Gathering up her discarded light, she almost tripped over the skeleton. After a girlish shriek that made her glad that there was no one within nine hundred million kilometers to hear it, Katja squatted down to examine the long dead corpse. It was true to the pictures, a human looking torso with the lower body of a legless lizard. It was wearing the remnants of some sort of cloth. "Gods, I wonder how old it is, this area must have been sealed for any of this to have survived," she looked around, "it must have been centuries at least... millennia even! I wonder why it's way out here... Maybe it was standing guard?" she looked down, "or it could be the remains of the person that decorated the door" as she saw the chisel in the bony hand. "Whelp, time to find an exit, otherwise I'll end up like you," she told the body matter of factly.

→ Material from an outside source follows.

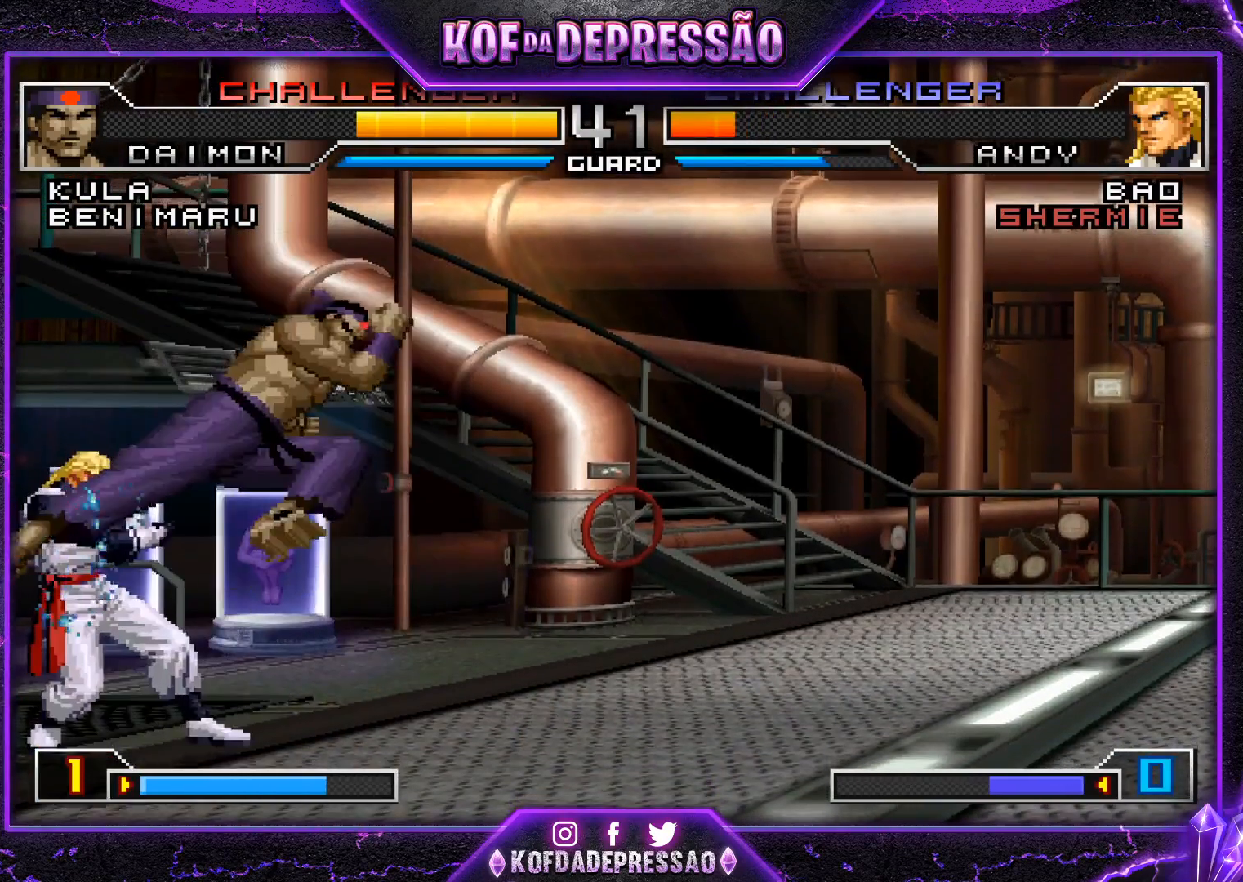
{"buttons": [], "left_stick": "center", "events": [[183, "left_stick", "center"], [233, "left_stick", "left"], [350, "left_stick", "down"], [484, "left_stick", "center"]]}
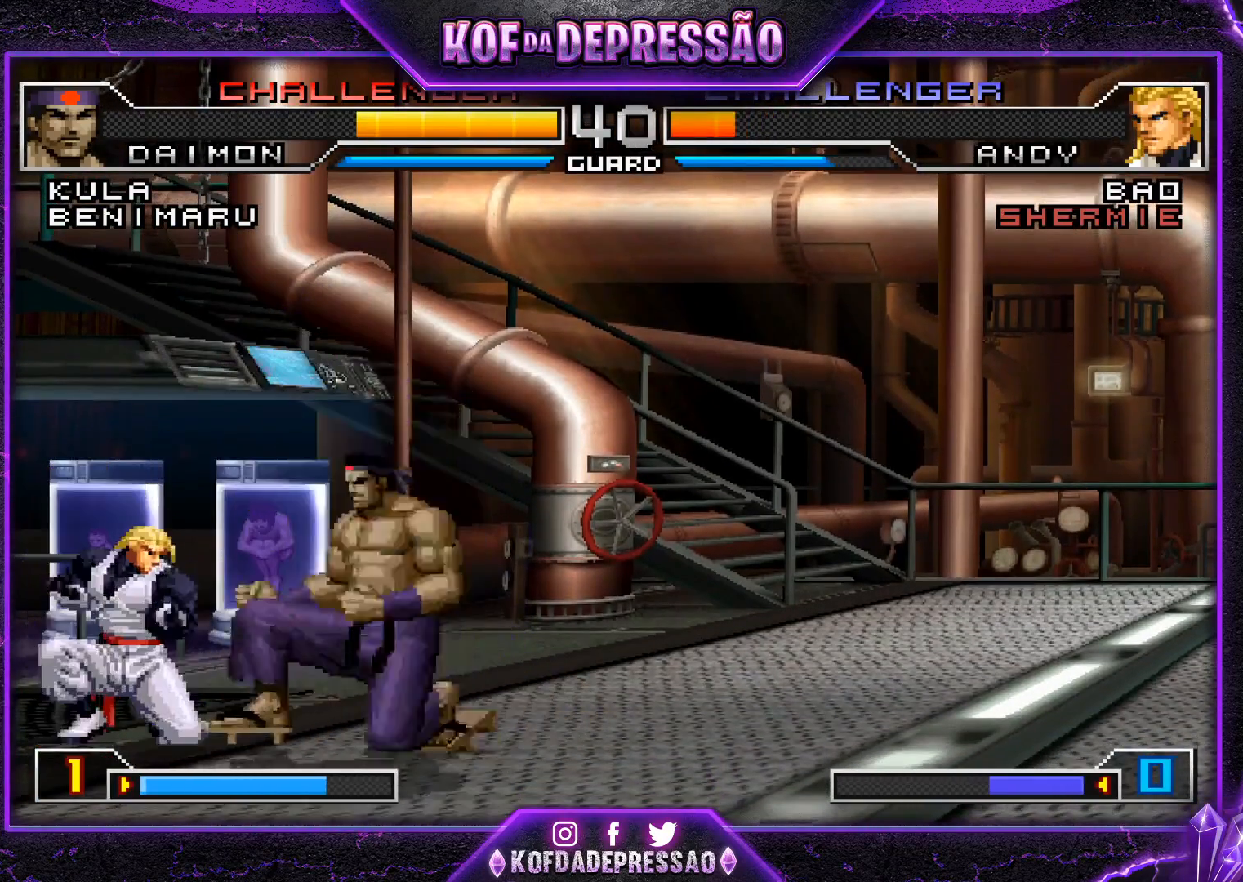
{"buttons": [], "left_stick": "down-right", "events": [[17, "left_stick", "left"], [84, "R1", "down"], [184, "left_stick", "down-right"], [217, "R1", "up"]]}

Standing up she assessed her choices, three directions to pick from. Glancing at the compass built into her arm, she saw that it was spinning wildly. "Oh. Of course," she said acidly, "That makes my choices: left, right and center, how scientific." Snatching the chisel with a mutter of apology, she tossed it up into the air. "Center it is," Katja remarked as the chisel landed facing away from her. Wearily she scooped up the tool and trudged off down the center passage.

After trying her radio for the umpteenth time with no results she plopped down to the ground to rest. Boy, am I tired, she thought. Her stomach rumbled, she wished had eaten the entire tube when she had the chance. When was that, a couple hours ago or has it been longer? Time had lost meaning for her kilometers ago. In addition, everything seemed to be a lot dimmer now and that was not because the glow stick was fading, which it was, she thought ruefully. I'll just take a nap for a minute to gather my strength, she thought. She closed her eyes and her head dropped to her chest as she dropped off. In the silence no one saw her light fade to nothing.